A questa sezione intitolata Testi inediti o rari, si affianca una larga zona (pp. 741 – 826) di materiali vari desunti da riviste o giornali (spesso riprodotti fotograficamente nella loro versione originaria) che arricchiscono un volume che può essere, per questo motivo, considerato una vera e propria summa del nodo teorico-pratico, complesso e spesso irrisolto, tra resa linguistica e istanza primigenia dell’intraducibilità della poesia (un mito quest’ultimo ben lungo a morire).

Ma, prima di chiudere questa nota non si può fare a meno di ricordare (e non solo per la cura e la pazienza filologica dimostrata nella lunga e faticosa gestazione di questo grosso volume) il lavoro e la prospettiva critica che contraddistinguono gli interventi di Anna Dolfi.

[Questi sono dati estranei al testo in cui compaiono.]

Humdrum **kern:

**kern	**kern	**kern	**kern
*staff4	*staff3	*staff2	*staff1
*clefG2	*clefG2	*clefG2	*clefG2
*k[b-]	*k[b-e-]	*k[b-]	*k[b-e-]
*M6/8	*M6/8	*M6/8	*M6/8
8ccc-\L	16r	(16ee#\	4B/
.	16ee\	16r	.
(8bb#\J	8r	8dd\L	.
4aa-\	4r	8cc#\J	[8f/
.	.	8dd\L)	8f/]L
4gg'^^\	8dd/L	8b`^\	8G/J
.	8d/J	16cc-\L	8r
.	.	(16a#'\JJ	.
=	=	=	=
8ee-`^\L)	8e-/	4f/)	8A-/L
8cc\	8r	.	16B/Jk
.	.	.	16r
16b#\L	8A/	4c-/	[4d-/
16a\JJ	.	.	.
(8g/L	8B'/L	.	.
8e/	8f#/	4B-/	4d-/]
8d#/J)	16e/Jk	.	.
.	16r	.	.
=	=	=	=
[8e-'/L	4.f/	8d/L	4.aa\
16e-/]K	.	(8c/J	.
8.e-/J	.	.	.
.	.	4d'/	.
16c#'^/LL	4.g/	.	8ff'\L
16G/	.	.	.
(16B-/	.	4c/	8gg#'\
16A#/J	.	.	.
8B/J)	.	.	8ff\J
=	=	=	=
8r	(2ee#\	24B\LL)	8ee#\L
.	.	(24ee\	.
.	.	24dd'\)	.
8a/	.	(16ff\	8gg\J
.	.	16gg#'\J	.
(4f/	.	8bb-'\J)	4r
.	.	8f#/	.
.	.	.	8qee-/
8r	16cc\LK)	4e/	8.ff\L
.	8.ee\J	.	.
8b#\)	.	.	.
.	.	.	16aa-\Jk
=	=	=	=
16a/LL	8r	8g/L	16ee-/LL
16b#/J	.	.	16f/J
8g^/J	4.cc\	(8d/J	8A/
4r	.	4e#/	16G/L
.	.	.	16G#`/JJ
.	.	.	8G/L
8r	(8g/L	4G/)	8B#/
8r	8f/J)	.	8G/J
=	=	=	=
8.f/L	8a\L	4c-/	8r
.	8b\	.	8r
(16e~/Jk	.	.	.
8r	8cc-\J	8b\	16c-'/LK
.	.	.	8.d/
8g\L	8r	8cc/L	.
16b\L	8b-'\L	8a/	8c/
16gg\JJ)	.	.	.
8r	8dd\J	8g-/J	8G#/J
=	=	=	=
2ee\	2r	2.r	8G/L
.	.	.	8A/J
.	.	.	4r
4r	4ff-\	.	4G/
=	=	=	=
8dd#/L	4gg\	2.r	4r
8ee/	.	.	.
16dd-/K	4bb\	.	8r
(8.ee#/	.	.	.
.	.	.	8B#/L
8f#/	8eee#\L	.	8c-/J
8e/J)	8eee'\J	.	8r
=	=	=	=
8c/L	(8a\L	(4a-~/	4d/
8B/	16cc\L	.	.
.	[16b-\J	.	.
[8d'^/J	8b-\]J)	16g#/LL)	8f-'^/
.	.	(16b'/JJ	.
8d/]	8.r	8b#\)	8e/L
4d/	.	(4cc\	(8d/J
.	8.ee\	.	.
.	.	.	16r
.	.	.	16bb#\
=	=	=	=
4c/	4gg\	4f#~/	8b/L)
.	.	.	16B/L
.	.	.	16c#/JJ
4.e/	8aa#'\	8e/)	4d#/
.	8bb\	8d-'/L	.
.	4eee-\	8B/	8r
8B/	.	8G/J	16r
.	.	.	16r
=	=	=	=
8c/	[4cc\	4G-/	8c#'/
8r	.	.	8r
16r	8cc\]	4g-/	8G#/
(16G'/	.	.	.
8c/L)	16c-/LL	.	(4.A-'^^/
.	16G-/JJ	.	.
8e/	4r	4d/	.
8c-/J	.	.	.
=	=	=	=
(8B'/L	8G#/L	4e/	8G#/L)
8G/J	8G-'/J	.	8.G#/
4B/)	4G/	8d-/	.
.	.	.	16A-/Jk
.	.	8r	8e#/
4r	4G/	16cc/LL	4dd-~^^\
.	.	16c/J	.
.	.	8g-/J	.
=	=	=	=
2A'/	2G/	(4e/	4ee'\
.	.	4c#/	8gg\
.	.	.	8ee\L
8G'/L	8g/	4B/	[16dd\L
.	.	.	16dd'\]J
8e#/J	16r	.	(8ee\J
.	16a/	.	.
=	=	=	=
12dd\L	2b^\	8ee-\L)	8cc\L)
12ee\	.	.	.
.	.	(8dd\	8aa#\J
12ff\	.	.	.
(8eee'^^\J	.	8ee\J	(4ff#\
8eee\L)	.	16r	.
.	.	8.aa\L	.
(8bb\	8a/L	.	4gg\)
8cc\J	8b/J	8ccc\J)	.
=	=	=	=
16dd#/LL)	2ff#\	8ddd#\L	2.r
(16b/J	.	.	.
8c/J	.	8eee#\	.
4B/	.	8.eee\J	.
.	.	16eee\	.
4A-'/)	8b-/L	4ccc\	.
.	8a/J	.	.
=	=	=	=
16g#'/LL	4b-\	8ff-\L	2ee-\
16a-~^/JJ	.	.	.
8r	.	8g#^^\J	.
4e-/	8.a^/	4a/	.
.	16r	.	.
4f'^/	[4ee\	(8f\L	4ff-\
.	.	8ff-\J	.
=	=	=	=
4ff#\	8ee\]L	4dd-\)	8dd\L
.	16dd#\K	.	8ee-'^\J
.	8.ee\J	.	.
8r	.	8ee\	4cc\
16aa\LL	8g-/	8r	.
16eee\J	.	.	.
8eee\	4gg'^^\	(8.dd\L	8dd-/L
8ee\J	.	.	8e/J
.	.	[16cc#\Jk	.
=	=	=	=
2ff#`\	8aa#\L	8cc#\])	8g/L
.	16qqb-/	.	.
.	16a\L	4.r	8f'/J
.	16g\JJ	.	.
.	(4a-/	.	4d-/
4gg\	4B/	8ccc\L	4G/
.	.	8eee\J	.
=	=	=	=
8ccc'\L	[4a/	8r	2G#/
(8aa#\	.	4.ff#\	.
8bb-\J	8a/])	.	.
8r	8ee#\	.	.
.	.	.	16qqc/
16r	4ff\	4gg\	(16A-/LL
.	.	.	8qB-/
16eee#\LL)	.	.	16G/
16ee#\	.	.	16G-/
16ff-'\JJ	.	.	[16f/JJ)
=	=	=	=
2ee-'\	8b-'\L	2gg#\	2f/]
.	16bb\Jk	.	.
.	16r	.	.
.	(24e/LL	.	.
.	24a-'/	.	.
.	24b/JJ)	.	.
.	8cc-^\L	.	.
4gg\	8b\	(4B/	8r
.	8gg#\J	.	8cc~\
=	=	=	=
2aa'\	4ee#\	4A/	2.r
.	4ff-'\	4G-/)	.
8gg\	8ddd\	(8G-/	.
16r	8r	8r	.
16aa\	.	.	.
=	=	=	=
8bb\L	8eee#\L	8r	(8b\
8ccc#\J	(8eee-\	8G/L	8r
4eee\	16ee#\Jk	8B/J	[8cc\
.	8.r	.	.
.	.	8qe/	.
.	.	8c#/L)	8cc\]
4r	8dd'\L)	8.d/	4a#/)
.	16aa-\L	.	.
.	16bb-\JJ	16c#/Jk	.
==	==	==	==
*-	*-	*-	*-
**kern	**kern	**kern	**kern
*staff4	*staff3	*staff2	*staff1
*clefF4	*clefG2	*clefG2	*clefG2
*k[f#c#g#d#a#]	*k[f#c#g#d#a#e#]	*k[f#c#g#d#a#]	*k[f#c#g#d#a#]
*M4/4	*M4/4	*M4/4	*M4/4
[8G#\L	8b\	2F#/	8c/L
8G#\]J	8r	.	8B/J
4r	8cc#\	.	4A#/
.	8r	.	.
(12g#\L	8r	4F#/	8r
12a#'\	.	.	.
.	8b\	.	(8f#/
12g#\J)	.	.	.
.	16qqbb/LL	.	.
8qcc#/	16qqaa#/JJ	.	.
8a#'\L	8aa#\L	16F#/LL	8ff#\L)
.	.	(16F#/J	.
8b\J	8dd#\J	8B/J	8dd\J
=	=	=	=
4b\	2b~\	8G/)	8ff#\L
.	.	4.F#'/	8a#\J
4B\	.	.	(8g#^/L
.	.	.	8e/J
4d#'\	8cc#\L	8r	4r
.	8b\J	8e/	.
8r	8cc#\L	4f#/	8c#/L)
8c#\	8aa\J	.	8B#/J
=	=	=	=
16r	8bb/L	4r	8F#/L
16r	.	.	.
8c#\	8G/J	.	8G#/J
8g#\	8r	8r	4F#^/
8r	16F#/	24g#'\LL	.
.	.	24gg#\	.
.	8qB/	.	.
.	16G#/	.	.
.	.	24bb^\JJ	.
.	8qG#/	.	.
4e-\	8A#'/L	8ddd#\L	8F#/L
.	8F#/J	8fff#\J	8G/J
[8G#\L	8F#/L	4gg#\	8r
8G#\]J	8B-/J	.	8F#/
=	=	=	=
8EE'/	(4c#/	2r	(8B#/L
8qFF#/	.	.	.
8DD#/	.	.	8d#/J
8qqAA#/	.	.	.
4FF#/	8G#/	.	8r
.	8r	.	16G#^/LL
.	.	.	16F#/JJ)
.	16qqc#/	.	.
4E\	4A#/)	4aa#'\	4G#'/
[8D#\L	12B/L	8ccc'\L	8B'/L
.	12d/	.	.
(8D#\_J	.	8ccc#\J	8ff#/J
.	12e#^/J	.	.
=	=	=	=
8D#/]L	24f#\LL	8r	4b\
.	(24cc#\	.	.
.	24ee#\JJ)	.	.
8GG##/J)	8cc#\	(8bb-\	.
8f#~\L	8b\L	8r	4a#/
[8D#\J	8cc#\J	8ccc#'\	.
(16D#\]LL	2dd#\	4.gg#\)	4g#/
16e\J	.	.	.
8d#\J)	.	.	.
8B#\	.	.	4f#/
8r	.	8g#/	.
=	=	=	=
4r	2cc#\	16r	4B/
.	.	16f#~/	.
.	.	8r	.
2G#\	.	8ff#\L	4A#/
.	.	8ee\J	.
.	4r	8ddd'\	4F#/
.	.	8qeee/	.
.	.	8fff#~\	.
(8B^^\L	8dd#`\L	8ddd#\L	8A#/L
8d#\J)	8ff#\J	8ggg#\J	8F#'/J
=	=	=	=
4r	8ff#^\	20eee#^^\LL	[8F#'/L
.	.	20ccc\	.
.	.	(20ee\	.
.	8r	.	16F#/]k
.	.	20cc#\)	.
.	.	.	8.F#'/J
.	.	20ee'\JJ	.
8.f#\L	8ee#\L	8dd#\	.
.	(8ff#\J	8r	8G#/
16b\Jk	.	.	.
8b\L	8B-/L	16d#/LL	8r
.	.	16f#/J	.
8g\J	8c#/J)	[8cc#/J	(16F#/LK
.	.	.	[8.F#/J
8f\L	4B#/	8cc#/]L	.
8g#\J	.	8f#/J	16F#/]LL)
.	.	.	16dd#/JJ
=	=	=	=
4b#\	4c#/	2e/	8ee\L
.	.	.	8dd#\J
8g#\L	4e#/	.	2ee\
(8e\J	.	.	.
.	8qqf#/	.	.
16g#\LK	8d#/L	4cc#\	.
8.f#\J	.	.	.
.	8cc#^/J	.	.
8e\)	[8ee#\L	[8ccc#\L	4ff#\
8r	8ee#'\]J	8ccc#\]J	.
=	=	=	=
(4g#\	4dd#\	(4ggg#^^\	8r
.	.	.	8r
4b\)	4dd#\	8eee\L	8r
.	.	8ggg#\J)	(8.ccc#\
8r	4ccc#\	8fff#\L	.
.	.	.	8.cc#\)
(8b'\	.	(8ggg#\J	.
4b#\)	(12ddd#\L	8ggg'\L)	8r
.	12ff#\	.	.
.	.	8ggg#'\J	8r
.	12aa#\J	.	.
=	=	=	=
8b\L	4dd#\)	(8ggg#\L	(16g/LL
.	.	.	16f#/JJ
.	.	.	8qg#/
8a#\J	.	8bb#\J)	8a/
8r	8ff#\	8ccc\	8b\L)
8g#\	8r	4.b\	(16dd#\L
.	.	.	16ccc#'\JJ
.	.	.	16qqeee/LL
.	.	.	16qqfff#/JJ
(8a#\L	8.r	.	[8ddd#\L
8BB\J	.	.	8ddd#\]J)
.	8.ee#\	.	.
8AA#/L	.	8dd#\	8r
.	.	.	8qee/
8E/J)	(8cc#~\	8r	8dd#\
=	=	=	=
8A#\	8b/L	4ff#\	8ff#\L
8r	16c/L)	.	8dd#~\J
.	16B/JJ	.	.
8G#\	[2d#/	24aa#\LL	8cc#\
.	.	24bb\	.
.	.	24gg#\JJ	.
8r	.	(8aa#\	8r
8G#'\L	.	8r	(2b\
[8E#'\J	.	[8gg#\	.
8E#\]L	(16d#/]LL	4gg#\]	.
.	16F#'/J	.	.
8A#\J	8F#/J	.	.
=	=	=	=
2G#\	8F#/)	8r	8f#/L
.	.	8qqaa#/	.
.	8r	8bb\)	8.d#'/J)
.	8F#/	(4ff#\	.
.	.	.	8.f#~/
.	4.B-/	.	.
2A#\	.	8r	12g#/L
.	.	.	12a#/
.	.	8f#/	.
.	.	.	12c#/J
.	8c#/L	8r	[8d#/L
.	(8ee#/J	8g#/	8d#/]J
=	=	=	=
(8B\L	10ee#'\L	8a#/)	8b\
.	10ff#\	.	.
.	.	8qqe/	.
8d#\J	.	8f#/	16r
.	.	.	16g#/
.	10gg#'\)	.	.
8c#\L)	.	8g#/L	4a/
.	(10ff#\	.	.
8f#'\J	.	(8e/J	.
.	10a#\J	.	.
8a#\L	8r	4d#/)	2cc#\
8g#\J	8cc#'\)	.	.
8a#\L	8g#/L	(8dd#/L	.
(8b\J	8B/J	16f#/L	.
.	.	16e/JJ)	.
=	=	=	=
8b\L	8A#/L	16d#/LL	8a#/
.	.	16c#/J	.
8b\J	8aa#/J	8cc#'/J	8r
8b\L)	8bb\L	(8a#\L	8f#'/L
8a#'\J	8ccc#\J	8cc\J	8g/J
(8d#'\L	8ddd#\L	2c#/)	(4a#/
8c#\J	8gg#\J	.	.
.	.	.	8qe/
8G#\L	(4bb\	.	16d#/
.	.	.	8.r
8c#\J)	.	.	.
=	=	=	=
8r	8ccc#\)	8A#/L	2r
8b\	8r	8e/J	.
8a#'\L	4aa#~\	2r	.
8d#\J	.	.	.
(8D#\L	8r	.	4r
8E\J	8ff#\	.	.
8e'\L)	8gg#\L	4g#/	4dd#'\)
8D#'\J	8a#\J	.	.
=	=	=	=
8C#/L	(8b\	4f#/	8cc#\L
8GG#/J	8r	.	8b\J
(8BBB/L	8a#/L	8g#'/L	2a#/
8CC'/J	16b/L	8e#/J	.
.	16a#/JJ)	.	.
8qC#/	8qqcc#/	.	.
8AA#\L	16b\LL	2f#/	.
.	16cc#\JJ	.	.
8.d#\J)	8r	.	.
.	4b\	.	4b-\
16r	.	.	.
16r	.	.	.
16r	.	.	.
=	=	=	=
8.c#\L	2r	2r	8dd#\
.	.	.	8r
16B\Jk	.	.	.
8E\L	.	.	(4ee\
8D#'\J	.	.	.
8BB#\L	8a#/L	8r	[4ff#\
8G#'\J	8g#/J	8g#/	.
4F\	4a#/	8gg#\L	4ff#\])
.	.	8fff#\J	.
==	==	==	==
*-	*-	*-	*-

Il primo (“Una comparatistica fatta prassi. Traduzione e vocazione europea nella terza generazione” – pp. 13-30) riprende e rilancia le tesi che ricava dal suo attento recupero dell’opera di Macrì e giunge alla conclusione che:

«Alla sfida dell’intenzionalità insomma, ergo della poesia, originale e traduzione rispondono quasi sullo stesso piano, calati come sono ambedue nel tentativo di dare voce poetica, al di là di ogni teoria del trapianto, a quel semantico ricondotto verso l’indifferenziato del linguaggio e rimodulato poi nelle forme di una perfetta semantica dell’attuale. Anzi, nella necessaria complementarità, poeti e critici, autori e traduttori appaiono delineare all’unisono il mito, che già era stato leopardiano, di una lingua universale, o meglio di una lingua europea in grado, sulla ricercata unità di significante significato, di ricondurre tramite una parola sempre metafisicamente motivata nel luogo possibile d’incontro – in ogni tempo e poi nell’evenienza presente – “dell’essere e della verità”. Nel punto cioè della qualificazione categoriale, ove quasi per miracolo si incontrano di nuovo forma e esistenza» (pp. 20-21).

Nel suo secondo testo, non a caso intitolato Intermezzo con variazioni (e articolato in un segmento generale dedicato alla generazione dei poeti intorno ai quali lo stesso Macrì ha lungamente ruotato e in due assaggi critici su Giorgio Caproni e la sua Erba francese e la Spagna di Vittorio Bodini), infine, Anna Dolfi pone le feconde fondamenta di un’altra ricerca futura a completamento della presente. Ma già la ricostruzione presentata in questo volume (complesso ma di accattivante e spesso affascinante lettura) vale già come tentativo riuscito di affrontare questioni di frontiera che la cultura italiana (accademica e non) ha spesso sottovalutato e forse non adeguatamente analizzato nella loro ricchezza e nella loro prospettiva più profonda.